Gaining advertiser and viewer trust
To assure viewers and brands, Republic TV populated the network’s use of Chrome DM’s OTS (Opportunity to See) currency, which broadcasters use to denote the number of households that have access to a particular channel. According to the TV OTS chart, the share of news genre expanded from 2017, post the entry of Republic TV. “We believe that when real facts emerge, and we are sure they will in due course, we will stand vindicated. Our viewers and partners are extremely empathetic towards us and continue to stand with us stronger than ever,” Khanchandani said.

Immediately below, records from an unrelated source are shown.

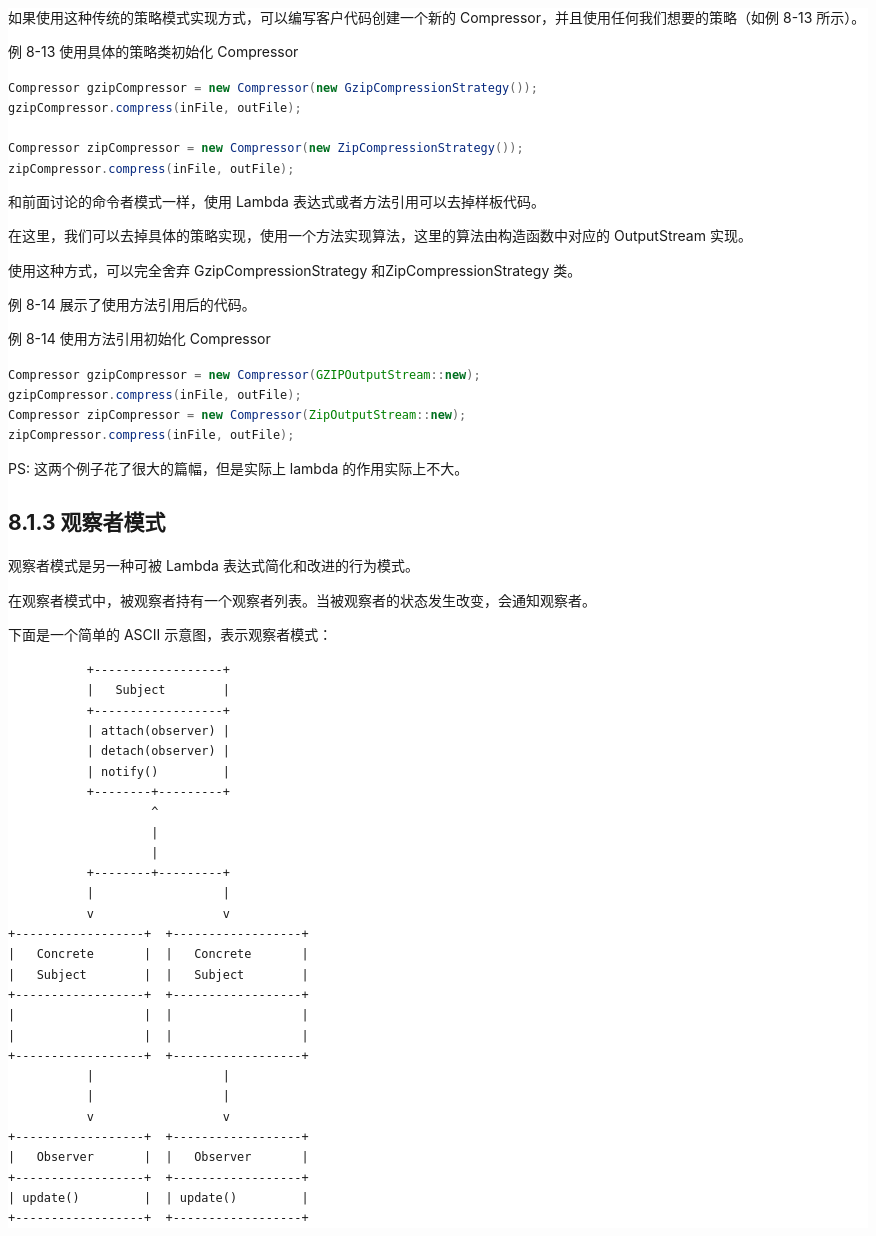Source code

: 如果使用这种传统的策略模式实现方式，可以编写客户代码创建一个新的 Compressor，并且使用任何我们想要的策略（如例 8-13 所示）。

例 8-13 使用具体的策略类初始化 Compressor

```java
Compressor gzipCompressor = new Compressor(new GzipCompressionStrategy());
gzipCompressor.compress(inFile, outFile);

Compressor zipCompressor = new Compressor(new ZipCompressionStrategy());
zipCompressor.compress(inFile, outFile);
```

和前面讨论的命令者模式一样，使用 Lambda 表达式或者方法引用可以去掉样板代码。

在这里，我们可以去掉具体的策略实现，使用一个方法实现算法，这里的算法由构造函数中对应的 OutputStream 实现。

使用这种方式，可以完全舍弃 GzipCompressionStrategy 和ZipCompressionStrategy 类。

例 8-14 展示了使用方法引用后的代码。

例 8-14 使用方法引用初始化 Compressor

```java
Compressor gzipCompressor = new Compressor(GZIPOutputStream::new);
gzipCompressor.compress(inFile, outFile);
Compressor zipCompressor = new Compressor(ZipOutputStream::new);
zipCompressor.compress(inFile, outFile);
```

PS: 这两个例子花了很大的篇幅，但是实际上 lambda 的作用实际上不大。

## 8.1.3 观察者模式

观察者模式是另一种可被 Lambda 表达式简化和改进的行为模式。

在观察者模式中，被观察者持有一个观察者列表。当被观察者的状态发生改变，会通知观察者。

下面是一个简单的 ASCII 示意图，表示观察者模式：

```
           +------------------+
           |   Subject        |
           +------------------+
           | attach(observer) |
           | detach(observer) |
           | notify()         |
           +--------+---------+
                    ^
                    |
                    |
           +--------+---------+
           |                  |
           v                  v
+------------------+  +------------------+
|   Concrete       |  |   Concrete       |
|   Subject        |  |   Subject        |
+------------------+  +------------------+
|                  |  |                  |
|                  |  |                  |
+------------------+  +------------------+
           |                  |
           |                  |
           v                  v
+------------------+  +------------------+
|   Observer       |  |   Observer       |
+------------------+  +------------------+
| update()         |  | update()         |
+------------------+  +------------------+
```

Talking about its credibility, Anand shared that the Times media network gives as much importance to corporate governance and integrity as it does to its news content gathering and presentation capabilities. “We believe that long-term success cannot be sustained unless processes are above board. For us the means are as important as the end.”
That being said, media reports suggest that some broadcasters would engage in demeaning brands that would stop advertising on their channels. Mitigating any negative publicity is another reason some brands might have continued advertising, despite having no desire to.
News channels form a smaller subset of overall TV viewership, except for Hindi language services. There have been complaints from brands like Parle Products and Amul, which according to a media report, spends 35-40% of its total television budget on news. Speaking about this phenomenon, Bhadkamkar believes that every business has its ups and downs, but also assures that this sort of culture is not a practice and that marketers also have other advertising options.
Struggling niche channels are also gradually evolving with advertisers investing more in measurement and attribution of business outcomes. “The need for accountability and ROI has increased rapidly across media. So, the metrics of evaluation are also shifting from just output and media metrics to outcome and business metrics,” Parthasarathy says.
FMCG and finance brands have always been heavy advertisers of the TV medium. When asked about their mindset with regard to their advertising plans, Vipul Oberoi, CMO, IIFL, said, “TV shall continue to be one of the most important mediums in our marketing mix, especially when it comes to building a brand. Therefore, our confidence in the medium continues and we are not looking at reducing our TV spends,” he said, hopeful that any gaps would be adequately addressed by BARC.
Some have also captured debates on whether brands should be allowed to dictate the type of content that goes up on TV channels. Oberoi believes that brands must never interfere with or try to influence TV content, but must not associate with it should it find the content unacceptable.
Edelweiss Tokio Life Insurance, on the other hand, is adopting a wait-and-watch approach to see how the situation pans out. “While TV’s credibility has taken a hit and the pandemic has affected other changes too, especially in customer behaviour, we have always let the customer behaviour guide our ad spends and this year is no different,” said Abhishek Gupta, chief marketing officer, Edelweiss Tokio Life Insurance. He adds that digital has incrementally become Edelweiss’ media of choice over the past few years, since it has shown higher merit for investments.
When all’s said and done, the fact that TV has not lost its importance stands unchanged. TV, truly, has stood the test of the good times and bad.